Speartooth Shark

Speartooth sharks are a species of requiem shark found in freshwater habitats. However, it seems to adapt well to saline habitats as well as it has been seen in both rivers and near-shore oceanic waters.

Little remains known about this shark, with most of the information about them coming from three captured adult specimens in 2014 – two males and one female.

Speartooth Shark Scientific Classification

Kingdom Animalia
Phylum Chordata
Class Chondrichthyes
Order Carcharhiniformes
Family Carcharhinidae
Genus Glyphis
Scientific Name G. glyphis

Description

Based on a few adults documented in 2014, the shark is assumed to be 8.5 ft long. They have a streamlined body with a broad head and a flat snout. Their eyes are small, and there are 26–29 upper and 27–29 lower tooth rows inside the shark’s mouth. The upper teeth are triangular and serrated, while those on the lower jaw are more spear-like and narrower, with the serrations limited to the top of the teeth.

This shark has large pectoral fins, triangular pelvic fins, two dorsal fins, with the second being 67-77% of the size of the first, an anal fin around the exact size of the second dorsal fin, and a misshapen caudal fin. There are oval-shaped dermal denticles all over this shark’s body. There are oval-shaped dermal denticles all over this shark’s body.

These sharks are plate gray from above and white ventrally, with a visible boundary separating the two areas.

Where do they live

Map Of The Speartooth Shark’s Habitat

Speartooth Shark Habitat Map

Speartooth sharks range from New Guinea to northern Australia. It lives close to Daru Island, Fly River, and Port Romilly in New Guinea. The shark has a much broader distribution in Australia, including Bizant, Ducie, and Wenlock Rivers in Queensland and the Adelaide and Alligator Rivers in the Northern Territory. Reports indicate this shark lives in the Normanby, Hey, Ord, and Embly Rivers as well as the South Chinese Sea. However, whether or not they were speartooth sharks remains to be verified.

These sharks live primarily in freshwater habitats, like large, mangrove-lined tropical rivers and estuaries. The juveniles and sub-adults live close to the muddy bottoms of these habitats, where fast tidal currents are observed. However, the salinity levels of these waters, which range from fresh (0.8 ppt) to almost marine (28 ppt), indicate that these sharks can also survive in saltwater habitats.

Behavior

Hunting

Their diet includes ariid catfish, breams, burrowing gobies, croakers, gudgeons, prawns, and threadfins based on the activities of the juveniles. The adults are assumed to feed on bony fish and stingrays based on the spines and stings found in the captured specimens’ jaws.

Swimming

Their movements are sluggish, moving upstream with the flooding tide and downstream with the ebbing tide. They can travel around 6.2–7.5 miles like this.

Reproductive

Like other requiem sharks, they are viviparous, giving live birth from October to December. Initially, these sharks are 20–23 in long, with an annual growth rate of 7.5 in.

Adaptations

Their teeth are well suited for feeding on bony fish, while they seem to hunt using their ampullae of Lorenzini to detect the electrical fields generated by their prey.

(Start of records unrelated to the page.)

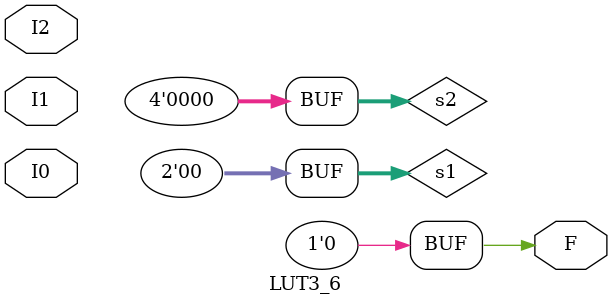
<source format=v>
module LUT3_6(output F, input I0, I1, I2);
	parameter [7:0] INIT = 0;
	wire [ 3: 0] s2 = I2 ? INIT[ 7: 4] : INIT[ 3: 0];
	wire [ 1: 0] s1 = I1 ?   s2[ 3: 2] :   s2[ 1: 0];
	assign F = I0 ? s1[1] : s1[0];
endmodule
</source>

They seem to maneuver in fast currents with the help of their second dorsal fin.

Interactions with humans

Due to its extreme rarity these sharks almost never come into contact with humans and are not considered a threat. As a river shark, the population is quite sparse with an estimated 2500 specimens globally and 250 in isolated areas.

This leaves this shark extremely vulnerable to fishing activities – both bycatch from commercial fishing and for sport by recreational anglers. Captured speartooths are sometimes eaten, used as bait, or just discarded. Habitat degradation, such as the pollution of the Fly River due to mining activities, has also caused a sharp decline in the shark’s population.

All these factors have caused the IUCN to classify this shark as “Vulnerable” or “VU”. It is classified as endangered in Australia under the Commonwealth Environment Protection and Biodiversity Conservation Act established in 1999 and the 2000 Territory Parks and Wildlife Conservation Act.